## QUESTIONS ON THE MATERIAL
1) Update the privacy self-assessment article from "She says that" through "or don't know..." by replacing "privacy issues" with "data protection issues".
2) Continue the privacy self-assessment article from its last sentence onward.

## SUPPLIED PASSAGE
====================

The great security self-assessment test

As the laws governing the use of employee and customer data become ever more complex, IT directors are having to spend more time creating legally watertight privacy policies.

But there is much evidence to suggest that many aren't fully aware of the laws: a recent survey from Compuware, for example, found that 42 per cent of UK IT directors have broken the law by using real customer data to test applications - a practice which is outlawed under the terms of the Data Protection Act (DPA).

To help determine your privacy savvy, Rebecca Herold, chief privacy officer for QinetiQ Trusted Information Management, has come up with a short self-evaluation exercise.

She says that this is far from comprehensive and lacks the detail you will need to adequately address your privacy issues. However, it should help you see from a very high level where you need to start addressing privacy issues and concerns. Each question can be answered with a simple, yes, no or don't know...

1. Is your industry governed by any existing UK or international privacy regulatory requirements?

2. Has a position within your organisation been formally established to be responsible for staying up-to-date with and responsible for privacy issues and compliance?

3. In the past three months have you (or someone else) reviewed or updated the list of information security and privacy laws that apply to your organisation?

4. Do you have a customer privacy policy that outlines how your organisation will handle and protect customer information and confidentiality?

5. Do you allow customers to opt-out for sharing personal information?

6. Do you allow customers to examine the personal information you have on file for them, and allow them to request corrections?

7. Have you classified the information processed within your organisation to identify personal and confidential information?

====================

Spatial grounding data
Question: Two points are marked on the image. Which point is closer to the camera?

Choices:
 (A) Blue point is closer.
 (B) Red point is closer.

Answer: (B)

====================

## ANSWERS IN ORDER
1)
She says that this is far from comprehensive and lacks the detail you will need to adequately address your data protection issues. However, it should help you see from a very high level where you need to start addressing data protection issues and concerns. Each question can be answered with a simple, yes, no or don't know...

2)
8. Have you performed a data flow analysis for the personal and confidential information processed within your organisation?

9. Do you know the security and privacy practices of the third parties who have access to your identified personal and confidential information?

10. Are security and privacy requirements included at the beginning of each of your organisation's systems development projects and incorporated into the solution?

11. Do you have an employee privacy policy that communicates to your personnel what they can expect with regard to their personal privacy within the workplace?

If you answered 'yes' to most of these questions, Herold reckons you are an "awesome privacy-savvy guru". She suggests you go back and look at the questions you answered with 'no' or 'don't know' and make it part of your to-do list to find the answers.

If you answered mostly 'don't know' to these questions, you join the majority of people who are taking this quiz, according to Herold. "You need to set aside some time and determine the answers to the corresponding questions," she said.

If you answered mostly 'no' to these questions, you need to seriously examine and address your organisation's privacy policies and practices, and do so soon.

Herold said: "There is just too much at stake in today's business environment for any organisation to dismiss privacy issues."